作業内容
A: デュベリシブ承認の記事をもとに、次の問いに答えよ。
(i) 米国食品医薬品局がduvelisibを承認した日付はいつか。
(ii) 2種類以上の前治療を受けた患者196人のうち、duvelisib群に無作為化されたのは何人か。
(iii) 濾胞性リンパ腫の試験で治療が奏効した患者のうち、12カ月以上奏効が継続したのは何人か。
B: デュベリシブ承認の記事を、最後の文の後から書き継げ。

文書本文
========
FDAが再発または難治性の白血病(CLL、SLL)にデュベリシブを承認

2018年9月24日、米国食品医薬品局は、再発または難治性の慢性リンパ球性白血病(CLL)または小リンパ球性リンパ腫(SLL)で2種類以上の治療施行後の成人患者を対象として、duvelisib[デュベリシブ](商品名:COPIKTRA、Verastem,Inc社)を承認した。

Duvelisibは再発または難治性の濾胞性リンパ腫(FL)で全身療法を2回以上実施した成人患者に対する迅速承認も受けている。

CLLとSLLに対する今回の適応は、再発または難治性CLLまたはSLL患者を対象として実施されたduvelisibとオファツムマブを比較するランダム化多施設非盲検試験(NCT02004522)に基づくものである。今回の試験では、患者を1対1の割合でduvelisib 25mg1日2回経口投与群またはオファツムマブ投与群のいずれかに無作為に割り付けた。オファツムマブ300mgを静脈内投与し、1週間後に同剤2000mgを週1回、7回投与した後、4週間ごとに2000mgを4回追加投与した。

2種類以上の前治療を受けた患者196人(duvelisib群95人、オファツムマブ群101人に無作為化)について、独立審査委員会(IRC)が評価した無増悪生存期間の推定中央値は、duvelisib群が16.4カ月、オファツムマブ群が9.1カ月であった(ハザード比0.40、標準誤差0.2)。IRCが評価した全奏効率は、duvelisib群が78%、オファツムマブ群が39%であった(39%差、標準誤差6.5%)。

濾胞性リンパ腫(FL)の適応は、リツキシマブが奏効せず、化学療法または放射線免疫療法のいずれかに抵抗性の患者83人を対象にduvelisibの投与を検討した多施設共同単群試験(NCT02204982)に基づくものである。IRCの評価による全奏効率は42%(95% CI:31~54)で、患者の41%に部分奏効が認められ、1人は完全奏効であった。治療が奏効した患者35人のうち15人(43%)は6カ月以上奏効が継続し、6人(17%)は12カ月以上継続した。FL適応の継続的な承認は、計画されているランダム化試験で示される臨床的有用性の検証に左右される。
========
入力データ
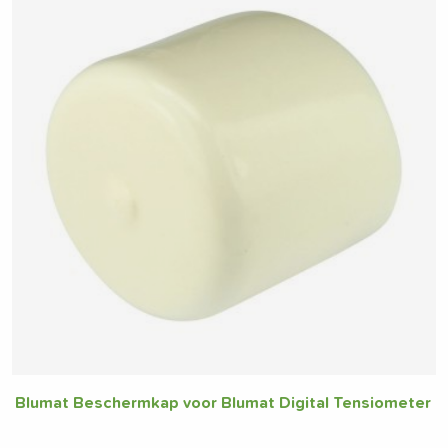
Blumat Beschermkap voor Blumat Digital Tensiometer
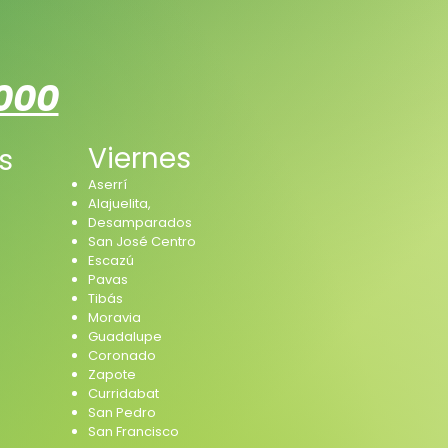
1000
Viernes
s
Aserrí
Alajuelita,
Desamparados
San José Centro
Escazú
Pavas
Tibás
Moravia
Guadalupe
Coronado​​
Zapote
Curridabat
San Pedro
San Francisco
========
解答一覧
A:
(i) 2018年9月24日
(ii) 95人
(iii) 6人(17%)

B:
処方情報には、致死的または重篤な感染症、下痢または大腸炎、皮膚反応、肺炎に関する枠組み警告、好中球減少症、肝毒性に関する警告が含まれている。承認用量のduvelisibにより治療した血液悪性腫瘍患者442人のうち、65%に重篤な副作用が認められ、最も頻度が高かったものは感染、下痢または大腸炎、肺炎であった。最もよくみられた副作用(発現率20%以上)は、下痢または大腸炎、好中球減少症、発疹、疲労、発熱、咳、悪心、上気道感染、肺炎、筋骨格痛、貧血であった。副作用のため、患者の35%がduvelisibの投与を完全に中止し、24%は用量を減量した。

Duvelisibの推奨用量は、1サイクル28日で1日2回25mgを経口投与である。

Duvelisib(商品名:COPIKTRA)の全処方情報はこちらを参照。

FDAは本申請を優先審査に指定した。FDAの迅速承認プログラムに関する情報は、企業向けガイダンス、重篤疾患のための迅速承認プログラム – 医薬品および生物学的製剤(Expedited Programs for Serious Conditions-Drugs and Biologics)に記載されている。